◆ Problem to work on:
Retyping each entry exactly is the whole task.

◆ Input records:

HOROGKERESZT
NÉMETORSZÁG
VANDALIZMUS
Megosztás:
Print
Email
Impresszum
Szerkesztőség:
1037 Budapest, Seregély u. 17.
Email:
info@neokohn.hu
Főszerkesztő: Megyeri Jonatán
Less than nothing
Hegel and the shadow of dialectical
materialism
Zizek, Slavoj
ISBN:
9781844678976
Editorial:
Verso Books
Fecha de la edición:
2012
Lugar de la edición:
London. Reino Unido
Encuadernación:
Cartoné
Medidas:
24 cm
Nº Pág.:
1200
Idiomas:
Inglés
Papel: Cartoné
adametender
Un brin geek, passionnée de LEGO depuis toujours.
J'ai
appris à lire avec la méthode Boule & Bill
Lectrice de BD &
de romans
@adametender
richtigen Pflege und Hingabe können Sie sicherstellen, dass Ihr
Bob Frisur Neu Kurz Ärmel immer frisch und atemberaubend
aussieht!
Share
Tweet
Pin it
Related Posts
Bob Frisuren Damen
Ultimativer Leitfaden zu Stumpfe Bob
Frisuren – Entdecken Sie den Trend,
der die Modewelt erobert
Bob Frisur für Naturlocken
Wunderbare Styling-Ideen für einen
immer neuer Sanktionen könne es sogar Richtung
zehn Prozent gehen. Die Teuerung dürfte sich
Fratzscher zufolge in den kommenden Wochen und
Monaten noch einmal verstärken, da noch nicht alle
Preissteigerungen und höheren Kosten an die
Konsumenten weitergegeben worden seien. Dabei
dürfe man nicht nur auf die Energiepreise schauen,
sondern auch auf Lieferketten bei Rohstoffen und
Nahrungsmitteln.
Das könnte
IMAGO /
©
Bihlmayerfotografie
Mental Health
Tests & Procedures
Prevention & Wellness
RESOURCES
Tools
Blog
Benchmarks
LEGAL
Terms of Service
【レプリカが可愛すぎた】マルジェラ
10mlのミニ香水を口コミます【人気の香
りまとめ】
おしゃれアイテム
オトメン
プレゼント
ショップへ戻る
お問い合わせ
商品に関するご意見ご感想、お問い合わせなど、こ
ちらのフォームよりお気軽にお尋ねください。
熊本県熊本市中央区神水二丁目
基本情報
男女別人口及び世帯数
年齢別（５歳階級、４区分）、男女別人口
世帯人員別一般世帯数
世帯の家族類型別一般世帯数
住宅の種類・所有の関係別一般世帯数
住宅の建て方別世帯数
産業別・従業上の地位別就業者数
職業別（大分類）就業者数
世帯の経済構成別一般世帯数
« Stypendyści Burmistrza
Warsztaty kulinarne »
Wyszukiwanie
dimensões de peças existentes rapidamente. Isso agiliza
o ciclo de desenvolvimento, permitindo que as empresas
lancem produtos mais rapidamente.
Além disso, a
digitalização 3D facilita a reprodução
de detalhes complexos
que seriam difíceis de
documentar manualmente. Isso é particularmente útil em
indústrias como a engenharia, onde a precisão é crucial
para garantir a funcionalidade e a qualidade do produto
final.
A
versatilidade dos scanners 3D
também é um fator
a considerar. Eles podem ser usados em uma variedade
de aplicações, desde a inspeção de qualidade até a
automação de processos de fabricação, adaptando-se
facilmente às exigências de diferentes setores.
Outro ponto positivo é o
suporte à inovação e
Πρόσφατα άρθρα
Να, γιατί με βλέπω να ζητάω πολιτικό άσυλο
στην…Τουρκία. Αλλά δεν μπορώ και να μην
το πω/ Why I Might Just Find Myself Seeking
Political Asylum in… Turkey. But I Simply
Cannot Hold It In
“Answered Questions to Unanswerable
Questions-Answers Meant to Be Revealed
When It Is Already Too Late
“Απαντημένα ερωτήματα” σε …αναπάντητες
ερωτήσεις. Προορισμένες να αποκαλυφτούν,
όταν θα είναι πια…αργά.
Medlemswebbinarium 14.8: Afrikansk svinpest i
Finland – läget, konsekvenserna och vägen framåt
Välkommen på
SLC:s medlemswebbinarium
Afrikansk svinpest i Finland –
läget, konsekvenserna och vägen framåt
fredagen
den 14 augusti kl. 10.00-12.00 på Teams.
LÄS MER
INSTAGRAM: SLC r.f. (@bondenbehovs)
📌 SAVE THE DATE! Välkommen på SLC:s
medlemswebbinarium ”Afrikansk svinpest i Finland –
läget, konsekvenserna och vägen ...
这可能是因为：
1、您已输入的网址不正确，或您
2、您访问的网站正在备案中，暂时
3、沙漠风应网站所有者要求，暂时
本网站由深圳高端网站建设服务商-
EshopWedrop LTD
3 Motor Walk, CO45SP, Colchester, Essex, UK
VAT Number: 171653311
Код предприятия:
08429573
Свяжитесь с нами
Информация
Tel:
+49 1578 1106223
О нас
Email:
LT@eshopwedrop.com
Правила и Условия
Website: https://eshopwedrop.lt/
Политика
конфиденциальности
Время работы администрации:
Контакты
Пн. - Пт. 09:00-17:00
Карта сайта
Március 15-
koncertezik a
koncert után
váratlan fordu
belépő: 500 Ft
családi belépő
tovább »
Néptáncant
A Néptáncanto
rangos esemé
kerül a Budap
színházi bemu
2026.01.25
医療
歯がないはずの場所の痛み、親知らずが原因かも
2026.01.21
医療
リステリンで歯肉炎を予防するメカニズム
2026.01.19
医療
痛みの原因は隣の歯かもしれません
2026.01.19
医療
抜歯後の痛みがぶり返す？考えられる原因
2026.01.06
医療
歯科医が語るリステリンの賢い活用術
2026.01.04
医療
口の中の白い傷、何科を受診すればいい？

◆ Reply:
HOROGKERESZT
NÉMETORSZÁG
VANDALIZMUS
Megosztás:
Print
Email
Impresszum
Szerkesztőség:
1037 Budapest, Seregély u. 17.
Email:
info@neokohn.hu
Főszerkesztő: Megyeri Jonatán
Less than nothing
Hegel and the shadow of dialectical
materialism
Zizek, Slavoj
ISBN:
9781844678976
Editorial:
Verso Books
Fecha de la edición:
2012
Lugar de la edición:
London. Reino Unido
Encuadernación:
Cartoné
Medidas:
24 cm
Nº Pág.:
1200
Idiomas:
Inglés
Papel: Cartoné
adametender
Un brin geek, passionnée de LEGO depuis toujours.
J'ai
appris à lire avec la méthode Boule & Bill
Lectrice de BD &
de romans
@adametender
richtigen Pflege und Hingabe können Sie sicherstellen, dass Ihr
Bob Frisur Neu Kurz Ärmel immer frisch und atemberaubend
aussieht!
Share
Tweet
Pin it
Related Posts
Bob Frisuren Damen
Ultimativer Leitfaden zu Stumpfe Bob
Frisuren – Entdecken Sie den Trend,
der die Modewelt erobert
Bob Frisur für Naturlocken
Wunderbare Styling-Ideen für einen
immer neuer Sanktionen könne es sogar Richtung
zehn Prozent gehen. Die Teuerung dürfte sich
Fratzscher zufolge in den kommenden Wochen und
Monaten noch einmal verstärken, da noch nicht alle
Preissteigerungen und höheren Kosten an die
Konsumenten weitergegeben worden seien. Dabei
dürfe man nicht nur auf die Energiepreise schauen,
sondern auch auf Lieferketten bei Rohstoffen und
Nahrungsmitteln.
Das könnte
IMAGO /
©
Bihlmayerfotografie
Mental Health
Tests & Procedures
Prevention & Wellness
RESOURCES
Tools
Blog
Benchmarks
LEGAL
Terms of Service
【レプリカが可愛すぎた】マルジェラ
10mlのミニ香水を口コミます【人気の香
りまとめ】
おしゃれアイテム
オトメン
プレゼント
ショップへ戻る
お問い合わせ
商品に関するご意見ご感想、お問い合わせなど、こ
ちらのフォームよりお気軽にお尋ねください。
熊本県熊本市中央区神水二丁目
基本情報
男女別人口及び世帯数
年齢別（５歳階級、４区分）、男女別人口
世帯人員別一般世帯数
世帯の家族類型別一般世帯数
住宅の種類・所有の関係別一般世帯数
住宅の建て方別世帯数
産業別・従業上の地位別就業者数
職業別（大分類）就業者数
世帯の経済構成別一般世帯数
« Stypendyści Burmistrza
Warsztaty kulinarne »
Wyszukiwanie
dimensões de peças existentes rapidamente. Isso agiliza
o ciclo de desenvolvimento, permitindo que as empresas
lancem produtos mais rapidamente.
Além disso, a
digitalização 3D facilita a reprodução
de detalhes complexos
que seriam difíceis de
documentar manualmente. Isso é particularmente útil em
indústrias como a engenharia, onde a precisão é crucial
para garantir a funcionalidade e a qualidade do produto
final.
A
versatilidade dos scanners 3D
também é um fator
a considerar. Eles podem ser usados em uma variedade
de aplicações, desde a inspeção de qualidade até a
automação de processos de fabricação, adaptando-se
facilmente às exigências de diferentes setores.
Outro ponto positivo é o
suporte à inovação e
Πρόσφατα άρθρα
Να, γιατί με βλέπω να ζητάω πολιτικό άσυλο
στην…Τουρκία. Αλλά δεν μπορώ και να μην
το πω/ Why I Might Just Find Myself Seeking
Political Asylum in… Turkey. But I Simply
Cannot Hold It In
“Answered Questions to Unanswerable
Questions-Answers Meant to Be Revealed
When It Is Already Too Late
“Απαντημένα ερωτήματα” σε …αναπάντητες
ερωτήσεις. Προορισμένες να αποκαλυφτούν,
όταν θα είναι πια…αργά.
Medlemswebbinarium 14.8: Afrikansk svinpest i
Finland – läget, konsekvenserna och vägen framåt
Välkommen på
SLC:s medlemswebbinarium
Afrikansk svinpest i Finland –
läget, konsekvenserna och vägen framåt
fredagen
den 14 augusti kl. 10.00-12.00 på Teams.
LÄS MER
INSTAGRAM: SLC r.f. (@bondenbehovs)
📌 SAVE THE DATE! Välkommen på SLC:s
medlemswebbinarium ”Afrikansk svinpest i Finland –
läget, konsekvenserna och vägen ...
这可能是因为：
1、您已输入的网址不正确，或您
2、您访问的网站正在备案中，暂时
3、沙漠风应网站所有者要求，暂时
本网站由深圳高端网站建设服务商-
EshopWedrop LTD
3 Motor Walk, CO45SP, Colchester, Essex, UK
VAT Number: 171653311
Код предприятия:
08429573
Свяжитесь с нами
Информация
Tel:
+49 1578 1106223
О нас
Email:
LT@eshopwedrop.com
Правила и Условия
Website: https://eshopwedrop.lt/
Политика
конфиденциальности
Время работы администрации:
Контакты
Пн. - Пт. 09:00-17:00
Карта сайта
Március 15-
koncertezik a
koncert után
váratlan fordu
belépő: 500 Ft
családi belépő
tovább »
Néptáncant
A Néptáncanto
rangos esemé
kerül a Budap
színházi bemu
2026.01.25
医療
歯がないはずの場所の痛み、親知らずが原因かも
2026.01.21
医療
リステリンで歯肉炎を予防するメカニズム
2026.01.19
医療
痛みの原因は隣の歯かもしれません
2026.01.19
医療
抜歯後の痛みがぶり返す？考えられる原因
2026.01.06
医療
歯科医が語るリステリンの賢い活用術
2026.01.04
医療
口の中の白い傷、何科を受診すればいい？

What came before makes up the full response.